I maintain that the second sentence is incoherent. Only the first statement makes any scriptural sense. One concept is grounded in, and preceded by the other. Parents don’t love their kids so that they can punish them. They punish them because they love them. There is no symmetry here. No yin and yang. One of them is the foundational attribute from which the other may spring as needed. The other is not.

The bible does not portray these things in equal or parallel terms…

[edited to remove confrontational language and tones.]

But, that’s why it is so cool to know Jesus. He is available to everyone who calls on him. My experience with Christ is not unique. I have mentioned a few others. Even Dr. Ehrman who was blown away by the very qualities in Christ he experienced that I have and so many others have.

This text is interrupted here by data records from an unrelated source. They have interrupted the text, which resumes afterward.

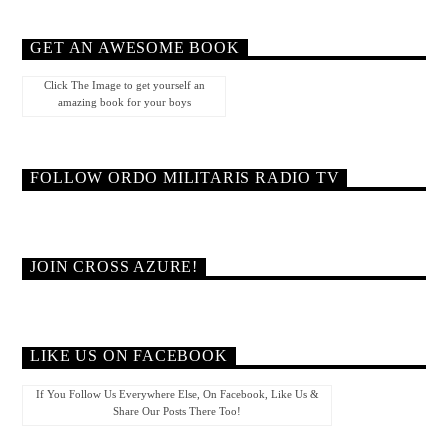
GET AN AWESOME BOOK
Click The Image to get yourself an
amazing book for your boys
FOLLOW ORDO MILITARIS RADIO TV
JOIN CROSS AZURE!
LIKE US ON FACEBOOK
If You Follow Us Everywhere Else, On Facebook, Like Us &
Share Our Posts There Too!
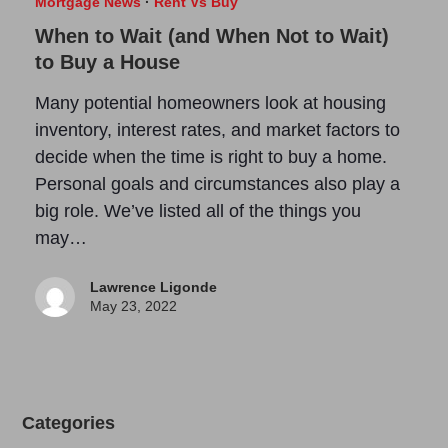
Mortgage News
·
Rent Vs Buy
When to Wait (and When Not to Wait)
to Buy a House
Many potential homeowners look at housing
inventory, interest rates, and market factors to
decide when the time is right to buy a home.
Personal goals and circumstances also play a
big role. We’ve listed all of the things you
may…
Lawrence Ligonde
May 23, 2022
Categories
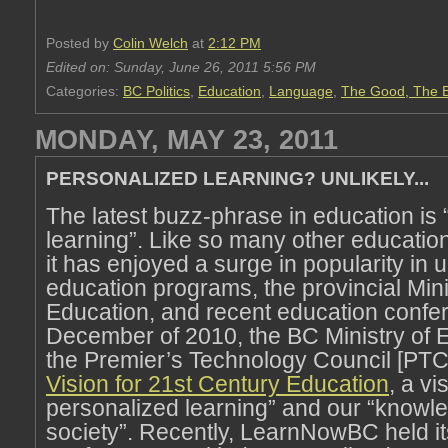
Posted by
Colin Welch
at
2:12 PM
Edited on: Sunday, June 26, 2011 5:56 PM
Categories:
BC Politics
,
Education
,
Language
,
The Good, The B
MONDAY, MAY 23, 2011
PERSONALIZED LEARNING? UNLIKELY...
The latest buzz-phrase in education is
learning”. Like so many other educati
it has enjoyed a surge in popularity in u
education programs, the provincial Mini
Education, and recent education confer
December of 2010, the BC Ministry of 
the Premier’s Technology Council [PTC]
Vision for 21st Century Education
, a vi
personalized learning” and our “know
society”. Recently, LearnNowBC held i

Vinnie loves Jesus. Vinnie experiences Christ’s presence and He is enamored with him.

As far as I’m concerned, each to his own way. I don’t mind. I just can’t help but share with others what happened to me, and what I found. I have not been the same since I poured out my heart to this God and He answered me in no uncertain terms. If your or other’s God meets your deepest needs, so be it. I don’t think less of people if we disagree, at all. I grieve, that is true. I grieve for everyone who hasn’t come to know Jesus. He is the greatest guy, the coolest dude, the best friend I ever had and I have no doubt He will be those things to anyone who seeks him. That’s what I honestly believe. You don’t have to agree. No one does. I do wish and pray that everyone would check him out. He will not let you down.